In a recent study published in JAMA Pediatrics, researchers developed and validated an automated classifier for diagnosing acute otitis media (AOM) in children.
Study: Development and Validation of an Automated Classifier to Diagnose Acute Otitis Media in Children. Image Credit: Image Point Fr/Shutterstock.com
Background
AOM is the second most common illness in children in the United States (US). Despite the high prevalence, the diagnostic accuracy of AOM has been consistently ≤ 75%.
Methods to improve accuracy and facilitate diagnosis have evolved over the years. Recent efforts to improve diagnostic accuracy have focused on artificial intelligence (AI).
Several studies have leveraged deep learning for training neural networks to detect AOM and other ear-related conditions, albeit with limited clinical application.
About the study
In the present study, researchers developed and validated an AI decision support tool for interpreting tympanic membrane (TM) videos and improving AOM diagnosis.
First, a medical-grade mobile application or app was designed to capture TM videos; users could adjust brightness and focus to capture the best image. The app was also embedded with voice recognition software to enable controls through voice commands.
As an optional feature, users could record their impressions (of TM) and presumptive diagnosis. Next, a training library was developed using otoscopic assessments of children presenting for wellness or sickness visits.
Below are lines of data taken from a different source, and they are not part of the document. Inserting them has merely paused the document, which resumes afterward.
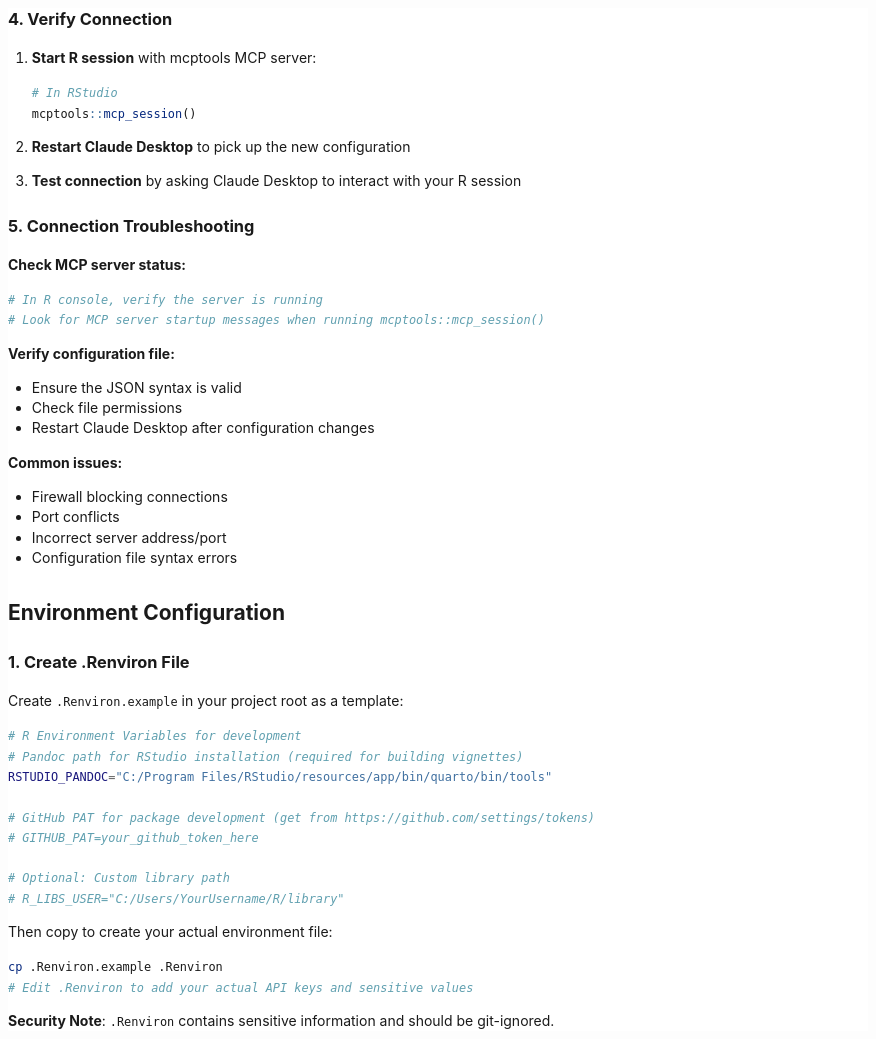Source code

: ### 4. Verify Connection

1. **Start R session** with mcptools MCP server:
   ```r
   # In RStudio
   mcptools::mcp_session()
   ```

2. **Restart Claude Desktop** to pick up the new configuration

3. **Test connection** by asking Claude Desktop to interact with your R session

### 5. Connection Troubleshooting

**Check MCP server status:**
```r
# In R console, verify the server is running
# Look for MCP server startup messages when running mcptools::mcp_session()
```

**Verify configuration file:**
- Ensure the JSON syntax is valid
- Check file permissions
- Restart Claude Desktop after configuration changes

**Common issues:**
- Firewall blocking connections
- Port conflicts
- Incorrect server address/port
- Configuration file syntax errors

## Environment Configuration

### 1. Create .Renviron File
Create `.Renviron.example` in your project root as a template:

```bash
# R Environment Variables for development
# Pandoc path for RStudio installation (required for building vignettes)
RSTUDIO_PANDOC="C:/Program Files/RStudio/resources/app/bin/quarto/bin/tools"

# GitHub PAT for package development (get from https://github.com/settings/tokens)
# GITHUB_PAT=your_github_token_here

# Optional: Custom library path
# R_LIBS_USER="C:/Users/YourUsername/R/library"
```

Then copy to create your actual environment file:
```bash
cp .Renviron.example .Renviron
# Edit .Renviron to add your actual API keys and sensitive values
```

**Security Note**: `.Renviron` contains sensitive information and should be git-ignored.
Convenience sampling was applied to select children.
An endoscope or otoscope connected to the smartphone was used to capture videos of children’s TMs. Two otoscopists reviewed the videos and assigned a diagnosis.
The team administered a survey of parents of children whose examination included the use of the AI classifier.
A deep residual (DR)-recurrent neural network (RNN) was trained using TM videos as input and expert-assigned diagnosis as the reference. Model output was TM features and AOM diagnosis. Around 80% of videos were used for training and 20% for testing.
The DR-RNN model generated the probability of AOM for each video, and AOM was diagnosed if the probability was ≥ 50%. The Youden index, viz., the difference between true and false positive rates, was estimated at different probability thresholds to validate the choice of the threshold.
Additionally, a decision tree (DT) model was developed as an alternative to examine if the results would be different; this used DR-RNN model-predicted TM features.
The team compared different frame extraction methods: diversity maximization, blurriness minimization, sharpness maximization, equal width sampling, and contrast maximization.
In addition, an image quality classifier was trained and tested to prompt users that the videos captured may be sub-optimal for diagnostic purposes.
The researchers compared the output generated by both models with expert-assigned diagnosis and computed sensitivity, specificity, and positive and negative predictive values.
A receiver operating characteristic (ROC) curve was generated for the DR-RNN model by plotting true and false positive results at different probability thresholds. ROC was not plotted for the DT model as it was not probabilistic.
Findings
Overall, 1,151 videos were selected from 635 children, predominantly younger than three years. Experts assigned 305 videos as AOM and the remainder as not AOM.
Sixty parent questionnaires were obtained; results were favorable, with 80% of parents urging the reuse of the classifier in future visits.
The accuracy of DT and DR-RNN models was almost identical. The sensitivity and specificity of the DR-RNN model were 93.8% and 93.5%, respectively.
The corresponding figures for the DT model were 93.7% and 93.3% respectively. For the DR-RNN model, the area under the ROC was 0.973.
Diversity maximization yielded the most accurate results for frame selection. Clips shorter than two seconds were difficult to classify compared to longer clips. The exclusion of low-resolution clips did not improve model output. The average prediction time was 4.6 seconds.
The maximum Youden value was 0.88 at the 42% threshold, almost equivalent to that (0.876) at 50%. Among model-generated TM features, TM bulging was closely aligned with the predicted diagnosis.
Bulging was detected in all 230 cases predicted to be AOM. The sensitivity and specificity of the image quality filter were 92.3% and 78.3%, respectively.
Conclusions
In sum, the researchers generated an AI algorithm to classify videos of TM into AOM or no AOM categories. The classifier was more accurate than primary care physicians, pediatricians, and advanced practice clinicians.
As such, it could be used to aid in treatment-related decisions. Overall, the findings suggest that this AI decision support tool could improve AOM diagnostic accuracy in children.
Moreover, TM videos could be used for enhanced otoscopic examination, discussions with colleagues or parents, and documentation in health records.